I want every fandom to move off Discord and Reddit and back to its own separate forum and wiki
Idk, without thinking about it for very long, probably MySpace. MySpace was better than FaceBook because you had more customization over your profile and you could use whatever name you wanted, not your real name or even a real-sounding name, and the profiles contained a specific set of questions you would answer to better express yourself (and not boring things like "What jobs did you have" like on Facebook). And you could have custom colors, you could even have it automatically play a song when they visit your profile (I had it play the fragment "There is no / place I know / that compares with pure imagination" by Gene Wilder from Willy Wonka and the Chocolate Factory). And I had the feeling it was used more for dating purposes than Facebook is. It was how I met my second girlfriend, whom I still talk to today. In fact, she's going to visit me from Norway on the 22nd.
Oh, another thing that was really good was AIM. Best messenger application ever. You could select font size, font face, and font color (per character), you could log to a custom directory, you could transfer files and directories, you had a bio (where you could use custom colors, fonts, etc.), you had a pfp that could be an animated gif (I programmatically made a few for it, including an infinitely zooming dragon curve fractal or something like that, TV static, and one alternating between all black and all white at like 50 frames per second.) And it supported voice and video chat, and also chatrooms.
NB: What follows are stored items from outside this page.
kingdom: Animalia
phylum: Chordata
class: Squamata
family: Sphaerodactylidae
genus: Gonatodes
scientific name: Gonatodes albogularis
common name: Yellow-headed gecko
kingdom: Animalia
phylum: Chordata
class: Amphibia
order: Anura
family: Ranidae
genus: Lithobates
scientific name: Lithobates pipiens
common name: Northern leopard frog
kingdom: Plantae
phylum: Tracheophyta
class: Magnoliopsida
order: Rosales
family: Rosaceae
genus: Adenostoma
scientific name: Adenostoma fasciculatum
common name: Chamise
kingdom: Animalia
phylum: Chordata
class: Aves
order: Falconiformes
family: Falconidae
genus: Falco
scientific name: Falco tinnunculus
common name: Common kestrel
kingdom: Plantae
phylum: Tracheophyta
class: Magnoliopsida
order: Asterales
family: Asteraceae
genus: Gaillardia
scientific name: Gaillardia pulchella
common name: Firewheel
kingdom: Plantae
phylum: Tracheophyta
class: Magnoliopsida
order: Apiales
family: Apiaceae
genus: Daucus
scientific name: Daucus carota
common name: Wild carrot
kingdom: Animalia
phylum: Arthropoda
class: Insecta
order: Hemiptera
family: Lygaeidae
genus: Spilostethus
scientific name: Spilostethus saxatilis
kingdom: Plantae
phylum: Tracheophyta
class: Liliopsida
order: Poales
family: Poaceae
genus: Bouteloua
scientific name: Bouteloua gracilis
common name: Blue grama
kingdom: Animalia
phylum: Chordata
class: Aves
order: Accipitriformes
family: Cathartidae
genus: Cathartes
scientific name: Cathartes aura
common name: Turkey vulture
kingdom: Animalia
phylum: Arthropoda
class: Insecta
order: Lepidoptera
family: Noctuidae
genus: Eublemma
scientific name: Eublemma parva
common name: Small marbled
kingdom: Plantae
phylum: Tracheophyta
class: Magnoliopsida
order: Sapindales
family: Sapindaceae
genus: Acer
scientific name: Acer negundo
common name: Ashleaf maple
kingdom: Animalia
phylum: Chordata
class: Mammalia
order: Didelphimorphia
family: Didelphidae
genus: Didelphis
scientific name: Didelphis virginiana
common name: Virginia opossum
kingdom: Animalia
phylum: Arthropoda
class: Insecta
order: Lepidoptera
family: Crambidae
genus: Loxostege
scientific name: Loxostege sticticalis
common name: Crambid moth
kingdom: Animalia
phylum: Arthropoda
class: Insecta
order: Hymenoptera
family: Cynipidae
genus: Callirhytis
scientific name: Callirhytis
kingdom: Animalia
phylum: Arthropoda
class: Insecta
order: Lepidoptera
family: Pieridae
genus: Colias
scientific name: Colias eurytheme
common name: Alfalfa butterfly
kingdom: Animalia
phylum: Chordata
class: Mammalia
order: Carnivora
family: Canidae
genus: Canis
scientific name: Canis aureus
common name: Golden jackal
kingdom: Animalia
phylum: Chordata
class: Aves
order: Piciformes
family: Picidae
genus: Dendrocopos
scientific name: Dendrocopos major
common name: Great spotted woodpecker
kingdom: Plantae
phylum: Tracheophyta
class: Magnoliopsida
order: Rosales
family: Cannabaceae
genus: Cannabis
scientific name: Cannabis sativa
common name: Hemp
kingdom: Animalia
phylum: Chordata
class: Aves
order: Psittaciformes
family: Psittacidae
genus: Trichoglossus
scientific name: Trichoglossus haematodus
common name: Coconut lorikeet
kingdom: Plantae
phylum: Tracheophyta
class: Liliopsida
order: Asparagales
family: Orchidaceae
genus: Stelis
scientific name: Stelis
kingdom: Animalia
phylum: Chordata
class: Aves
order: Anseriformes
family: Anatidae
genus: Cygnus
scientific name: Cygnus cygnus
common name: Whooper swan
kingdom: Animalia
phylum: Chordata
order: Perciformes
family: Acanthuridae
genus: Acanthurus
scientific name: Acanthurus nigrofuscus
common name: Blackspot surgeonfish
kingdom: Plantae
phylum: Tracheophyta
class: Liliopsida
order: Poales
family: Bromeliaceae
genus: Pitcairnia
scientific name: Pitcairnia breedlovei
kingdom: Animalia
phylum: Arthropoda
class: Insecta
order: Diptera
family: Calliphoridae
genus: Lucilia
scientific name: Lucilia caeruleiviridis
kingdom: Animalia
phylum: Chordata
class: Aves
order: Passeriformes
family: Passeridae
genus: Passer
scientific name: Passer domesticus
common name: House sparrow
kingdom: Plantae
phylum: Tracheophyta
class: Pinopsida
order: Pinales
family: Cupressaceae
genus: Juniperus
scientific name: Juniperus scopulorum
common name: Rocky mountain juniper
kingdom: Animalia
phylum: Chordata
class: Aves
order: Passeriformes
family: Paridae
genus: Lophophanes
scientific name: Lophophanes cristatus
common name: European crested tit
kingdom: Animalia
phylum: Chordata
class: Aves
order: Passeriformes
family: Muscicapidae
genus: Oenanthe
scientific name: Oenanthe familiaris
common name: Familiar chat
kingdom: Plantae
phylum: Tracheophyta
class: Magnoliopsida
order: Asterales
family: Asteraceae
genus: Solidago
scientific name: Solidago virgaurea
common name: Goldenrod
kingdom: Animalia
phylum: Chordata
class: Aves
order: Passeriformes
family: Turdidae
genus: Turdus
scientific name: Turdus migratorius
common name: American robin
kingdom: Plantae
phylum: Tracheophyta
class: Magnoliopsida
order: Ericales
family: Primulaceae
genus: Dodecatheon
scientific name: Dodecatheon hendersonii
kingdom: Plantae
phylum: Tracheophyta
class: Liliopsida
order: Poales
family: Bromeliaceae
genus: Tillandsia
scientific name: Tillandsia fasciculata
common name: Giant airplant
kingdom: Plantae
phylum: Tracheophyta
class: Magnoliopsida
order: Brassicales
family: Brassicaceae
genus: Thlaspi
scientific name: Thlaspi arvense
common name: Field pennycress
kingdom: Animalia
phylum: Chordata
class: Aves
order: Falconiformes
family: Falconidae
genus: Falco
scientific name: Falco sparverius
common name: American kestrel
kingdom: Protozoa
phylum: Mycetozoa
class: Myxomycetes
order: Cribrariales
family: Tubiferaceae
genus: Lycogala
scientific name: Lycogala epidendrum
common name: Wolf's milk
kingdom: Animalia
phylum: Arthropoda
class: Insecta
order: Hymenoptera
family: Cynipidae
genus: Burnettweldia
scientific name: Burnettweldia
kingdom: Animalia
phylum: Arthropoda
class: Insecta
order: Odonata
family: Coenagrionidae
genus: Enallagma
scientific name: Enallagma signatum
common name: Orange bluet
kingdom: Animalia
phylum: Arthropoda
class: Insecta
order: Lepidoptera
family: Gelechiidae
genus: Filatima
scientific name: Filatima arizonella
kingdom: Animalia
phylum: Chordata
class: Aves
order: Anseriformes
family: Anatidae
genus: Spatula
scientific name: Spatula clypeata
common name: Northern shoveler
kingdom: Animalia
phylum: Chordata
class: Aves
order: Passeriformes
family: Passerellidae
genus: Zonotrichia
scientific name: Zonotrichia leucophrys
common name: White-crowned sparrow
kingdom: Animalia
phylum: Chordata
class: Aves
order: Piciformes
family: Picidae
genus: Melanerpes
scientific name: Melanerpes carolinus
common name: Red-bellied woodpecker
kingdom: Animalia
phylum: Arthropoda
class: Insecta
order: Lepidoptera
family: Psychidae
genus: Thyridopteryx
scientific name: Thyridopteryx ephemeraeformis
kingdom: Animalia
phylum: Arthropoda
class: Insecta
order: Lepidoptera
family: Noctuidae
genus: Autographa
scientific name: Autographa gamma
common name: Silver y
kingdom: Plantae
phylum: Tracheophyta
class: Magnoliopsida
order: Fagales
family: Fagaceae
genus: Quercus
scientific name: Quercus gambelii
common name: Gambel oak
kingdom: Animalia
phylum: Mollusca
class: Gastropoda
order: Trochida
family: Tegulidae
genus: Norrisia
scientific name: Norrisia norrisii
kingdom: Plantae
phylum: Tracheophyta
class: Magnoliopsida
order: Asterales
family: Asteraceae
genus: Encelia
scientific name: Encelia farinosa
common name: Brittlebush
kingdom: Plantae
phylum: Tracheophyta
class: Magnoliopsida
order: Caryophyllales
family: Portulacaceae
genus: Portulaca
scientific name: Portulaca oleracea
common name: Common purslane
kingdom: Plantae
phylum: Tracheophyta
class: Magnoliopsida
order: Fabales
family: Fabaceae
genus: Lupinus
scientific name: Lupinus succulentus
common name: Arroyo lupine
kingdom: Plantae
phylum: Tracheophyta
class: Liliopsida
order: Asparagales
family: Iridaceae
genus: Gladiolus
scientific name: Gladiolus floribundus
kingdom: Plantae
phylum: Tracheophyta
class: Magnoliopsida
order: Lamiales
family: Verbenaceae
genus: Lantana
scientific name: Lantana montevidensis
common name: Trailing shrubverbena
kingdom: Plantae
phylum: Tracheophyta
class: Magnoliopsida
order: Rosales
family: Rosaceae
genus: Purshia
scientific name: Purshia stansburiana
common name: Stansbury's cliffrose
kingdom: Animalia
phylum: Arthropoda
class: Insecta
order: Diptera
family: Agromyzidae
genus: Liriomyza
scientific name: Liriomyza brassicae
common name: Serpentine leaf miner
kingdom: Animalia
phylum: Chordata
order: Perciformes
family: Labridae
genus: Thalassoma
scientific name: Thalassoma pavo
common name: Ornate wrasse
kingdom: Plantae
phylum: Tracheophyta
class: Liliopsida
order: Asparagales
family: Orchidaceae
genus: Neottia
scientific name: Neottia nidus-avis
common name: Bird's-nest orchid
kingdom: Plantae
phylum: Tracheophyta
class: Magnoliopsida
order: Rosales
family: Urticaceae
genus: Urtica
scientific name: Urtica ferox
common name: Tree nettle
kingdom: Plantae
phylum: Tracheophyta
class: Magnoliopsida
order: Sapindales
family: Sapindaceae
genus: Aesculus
And when someone messaged you, the window would pop up on your screen and take focus, which I liked, but Microsoft made it hard for programs to do that and they don't do that much anymore. I have a lot of memories chatting with friends on that. I even looked into running an AIM server recently (the application lets you enter a custom server address), but I decided there's no point because I only still talk to three friends nowadays that I used to talk to on AIM and I only talk to them every few days/weeks and everyone uses mobile phones nowadays anyway and AIM is desktop only. And the one I talk to most often can't even use a desktop PC, I think, because of her disabilities.